What you will do
Reproduce each of the records below word for word, leaving out the pictures.

Task material
[Start of section]

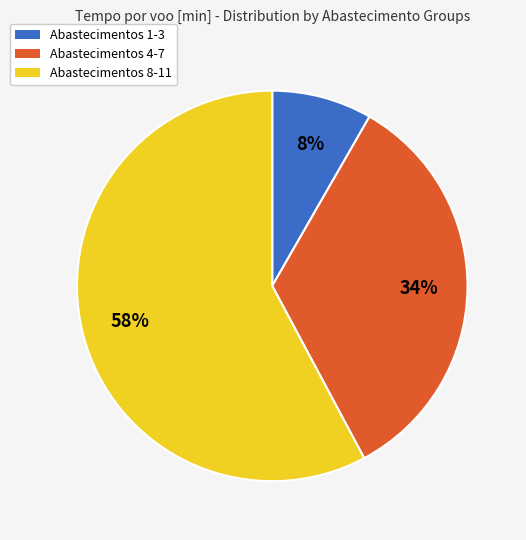

Is there any slice that represents more than half of the pie?

Yes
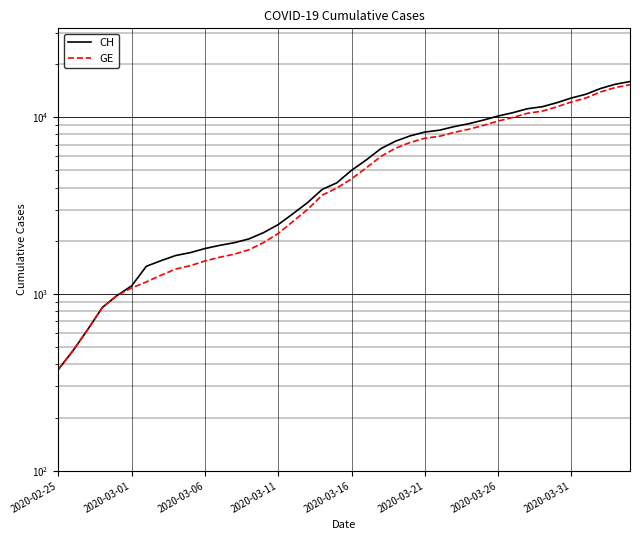

List the series in order of their peak value, highest first.

CH, GE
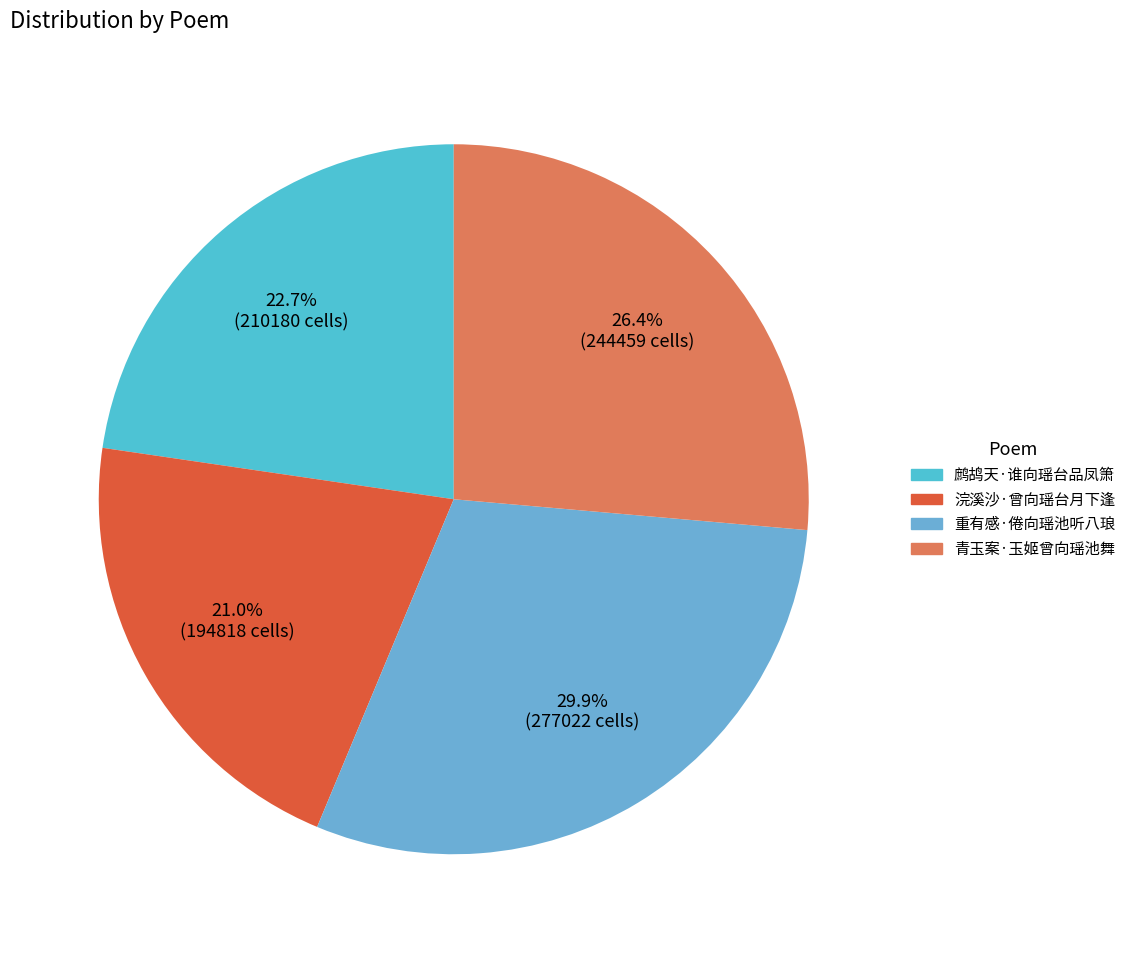

To the nearest percent, what is the combined percentage of 青玉案·玉姬曾向瑶池舞 and 鹧鸪天·谁向瑶台品凤箫?

49%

[End of section]

Response below
Is there any slice that represents more than half of the pie?

Yes

List the series in order of their peak value, highest first.

CH, GE

To the nearest percent, what is the combined percentage of 青玉案·玉姬曾向瑶池舞 and 鹧鸪天·谁向瑶台品凤箫?

49%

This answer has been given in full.